El sábado 19 arrancamos temprano en el tren rumbo a Avellaneda. Una vez en el sur, bajamos antes y caminamos bocha en dirección al estadio. Pasamos por el Libertadores de América y a mí, hincha del Rojo, se me vinieron todos los flashes de cuando con mi viejo fuimos a la final de la supercopa del 94, con aquel golazo de Pascualito Rambert por encima del Mono Navarro Montoya, hermosas sensaciones corporales, espirituales. Pero la fiesta se levantaba en tierra de los primos, a tan sólo un par de cuadras, y no me importaba nada, solo queríamos llegar y meternos de cuerpo y mente en esa segunda fecha que daría la banda de nuestros corazones.
Mil horas antes que abrieran las puertas, las inmediaciones estaban abarrotadas de guachos de todas partes del país, que vitoreaban canciones y se abrazaban unos a otros como una gran comunidad -nosotros también-. Una liturgia única en la historia de nuestro rock, o al menos la primera a gran escala, en momentos en donde debíamos aferrarnos a algo que nos salve de todo el contexto de mierda. Y así pasaron las horas, hasta que a lo lejos, en medio de un tumulto, una masa verde comenzó a acercarse como una topadora
meta agite, desplegando el mejor colorido y aguante que hasta el momento habíamos presenciado: se trataba de la barra de San Miguel, de la localidad en la que casualmente estábamos parando. Entre el gentío, vimos a un loco que comenzó a manejar la batuta y organizó a los pibes como si estuvieran a punto de enfrentarse a las huestes de Sauron, pero no. La orquesta verdolaga se disponía a entrar primera ni bien dieran luz verde para el ingreso. Y fue con ellos que nos mandamos, no recuerdo por qué puerta, saltando y gritando como si fuésemos de la hinchada, aunque nosotros sí teníamos entrada. Esquivando garrotazos de milicos que se interponían a todo momento, sorteamos el control y llegamos a destino: el campo de Racing Club. Sí, yo hincha del rojo, entrando con “el trueno verde” a la cancha de los primos con el Negro bostero, en medio de los segundos mas zarpados de nuestra adolescencia, preparados para una de las más hermosas fiestas de nuestras vidas. Obvio que llegar primeros nos posibilitó anclarnos contra la valla, bien adelante. Todo muy lindo, pero hay que bancar la avalancha, no es sopa.

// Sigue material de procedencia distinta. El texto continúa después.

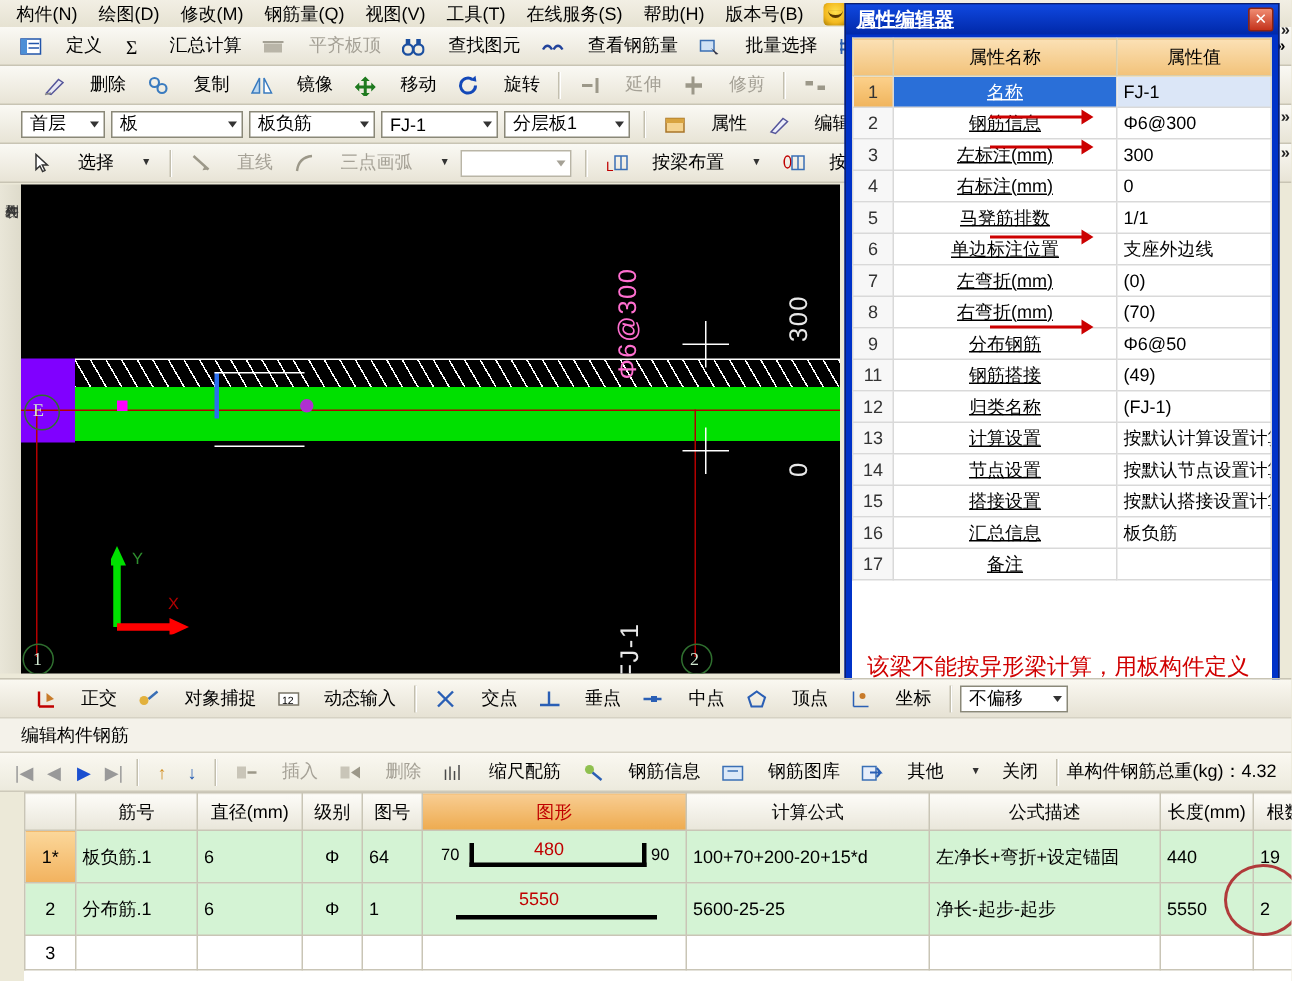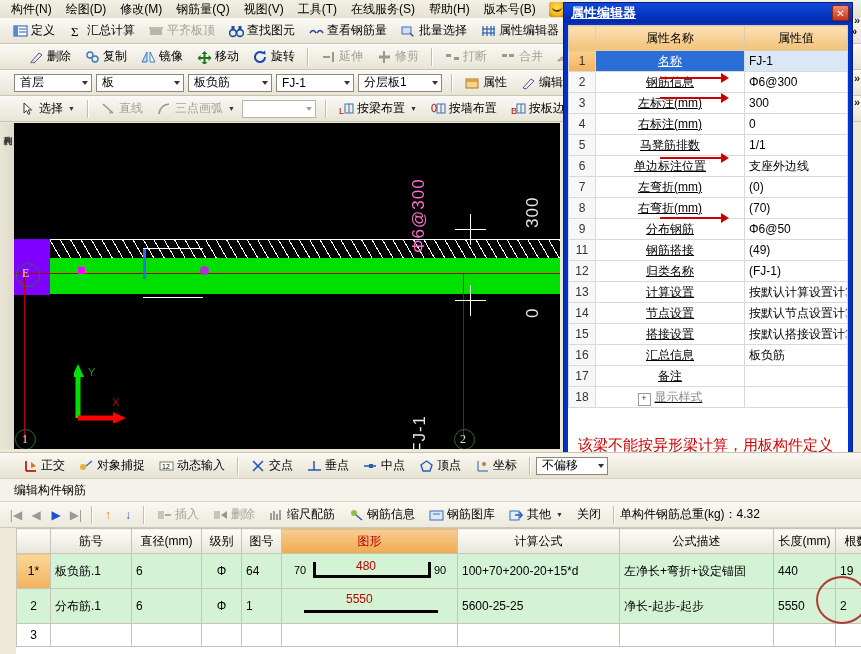"定义" .tbtn { gap: 3px -> 16px }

Los bomberos resultaron los salvadores de la cita, cuando apostados en los alambrados comenzaron a manguerear a esos miles de cuerpos humeantes, para extinguir momentáneamente el calorón de la marea humana que, a esa altura. ya era una pileta que hervía. El resto ya es súper conocido, una banda que salió a comerse el escenario con un disco futurista que interpretó muy bien lo que se acercaba; pantallas que proyectaban imágenes que luego ¿serían causantes? de la separación y saraza. FIESTA ÚNICA E IRREPETIBLE en nuestras vidas, el kilómetro cero para nosotros, una peregrinación que culminaría en 2001, antes que el ispa vuele por los aires.

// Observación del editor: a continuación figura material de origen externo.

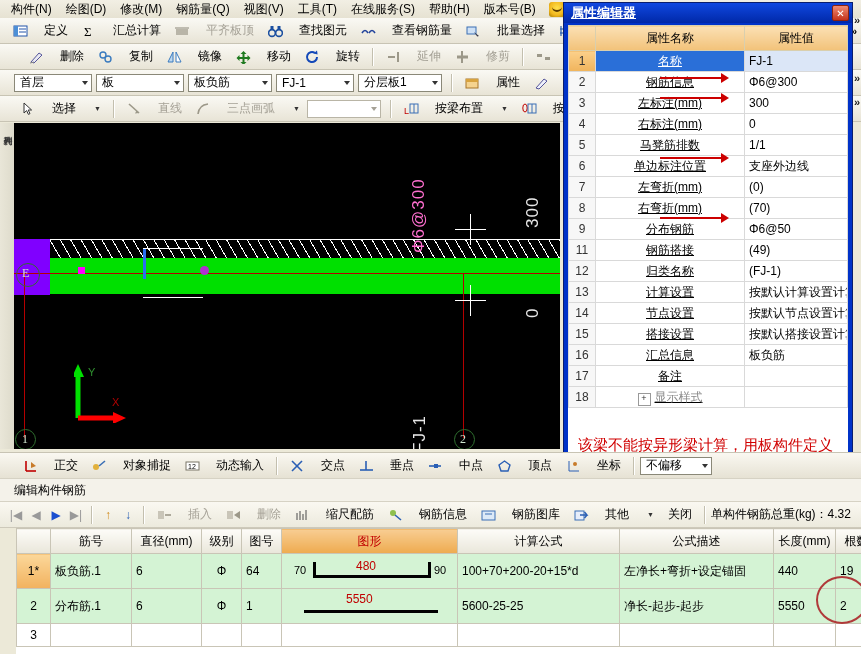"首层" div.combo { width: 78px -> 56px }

La salida fue digna de una crónica de Symns. No había manera de salir de Avellaneda, no pasaban bondis, obvio no había servicio de trenes y con toda la adrenalina encima, corrimos por la autopista y nos colgamos de un camión que estaba momentáneamente parado, esos que transportan combustible. Alcanzamos a agarrarnos de la escalerita que asoma en la parte trasera y así fuimos hasta Barracas y de ahí a Retiro, y de ahí a San Miguel y de ahí a Punta Alta, para seguir de rola. 
 

 

 
Gracias por ese último bondi a Finesterre Redondos!